**TASK DATA**:
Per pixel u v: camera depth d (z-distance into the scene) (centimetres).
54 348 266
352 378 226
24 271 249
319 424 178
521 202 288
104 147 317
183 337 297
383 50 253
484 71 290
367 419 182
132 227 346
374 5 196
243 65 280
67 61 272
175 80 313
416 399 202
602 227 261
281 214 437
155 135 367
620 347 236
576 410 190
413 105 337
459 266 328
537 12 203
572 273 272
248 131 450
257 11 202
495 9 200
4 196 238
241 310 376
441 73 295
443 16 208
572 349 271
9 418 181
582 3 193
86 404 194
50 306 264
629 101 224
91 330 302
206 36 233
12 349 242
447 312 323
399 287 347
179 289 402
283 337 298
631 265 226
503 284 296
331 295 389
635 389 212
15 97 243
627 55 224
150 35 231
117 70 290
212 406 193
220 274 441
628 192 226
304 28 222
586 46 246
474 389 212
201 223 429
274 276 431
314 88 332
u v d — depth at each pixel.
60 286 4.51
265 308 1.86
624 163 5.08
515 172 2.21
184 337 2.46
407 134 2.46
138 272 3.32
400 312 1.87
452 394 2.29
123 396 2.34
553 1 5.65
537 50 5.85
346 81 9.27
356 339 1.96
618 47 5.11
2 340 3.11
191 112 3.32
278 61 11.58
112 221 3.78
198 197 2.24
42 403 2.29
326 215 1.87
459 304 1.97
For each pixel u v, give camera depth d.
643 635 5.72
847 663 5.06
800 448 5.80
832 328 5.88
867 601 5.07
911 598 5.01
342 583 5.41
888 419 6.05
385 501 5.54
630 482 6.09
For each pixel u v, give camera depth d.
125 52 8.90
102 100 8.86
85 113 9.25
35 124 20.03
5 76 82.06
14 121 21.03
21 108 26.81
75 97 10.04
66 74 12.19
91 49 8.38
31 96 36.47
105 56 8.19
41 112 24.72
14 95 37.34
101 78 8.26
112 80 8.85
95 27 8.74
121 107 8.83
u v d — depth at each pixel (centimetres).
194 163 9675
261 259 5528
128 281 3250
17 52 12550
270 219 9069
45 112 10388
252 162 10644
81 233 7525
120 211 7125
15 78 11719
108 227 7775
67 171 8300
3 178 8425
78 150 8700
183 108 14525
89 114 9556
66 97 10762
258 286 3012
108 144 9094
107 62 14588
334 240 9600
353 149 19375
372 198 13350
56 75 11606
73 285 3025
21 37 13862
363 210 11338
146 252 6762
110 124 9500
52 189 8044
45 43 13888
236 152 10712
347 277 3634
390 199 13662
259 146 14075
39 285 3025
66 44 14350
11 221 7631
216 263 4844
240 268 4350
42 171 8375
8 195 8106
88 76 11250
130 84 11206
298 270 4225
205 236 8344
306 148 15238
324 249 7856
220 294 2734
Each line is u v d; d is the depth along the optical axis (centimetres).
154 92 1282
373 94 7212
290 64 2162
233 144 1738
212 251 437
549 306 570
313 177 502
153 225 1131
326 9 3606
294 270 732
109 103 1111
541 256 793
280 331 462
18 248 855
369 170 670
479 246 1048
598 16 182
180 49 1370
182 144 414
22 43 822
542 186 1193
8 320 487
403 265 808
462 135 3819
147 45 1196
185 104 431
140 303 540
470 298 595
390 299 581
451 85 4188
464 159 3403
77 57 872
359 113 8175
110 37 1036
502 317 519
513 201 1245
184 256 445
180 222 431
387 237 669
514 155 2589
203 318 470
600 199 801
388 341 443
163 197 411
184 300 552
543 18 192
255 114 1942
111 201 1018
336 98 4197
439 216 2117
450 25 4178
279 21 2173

**EXERCISE INSTRUCTIONS**: When you have gone through the records above, say how many lines include the word "depth", and write nothing besides that number.

**WRITTEN SOLUTION**: 6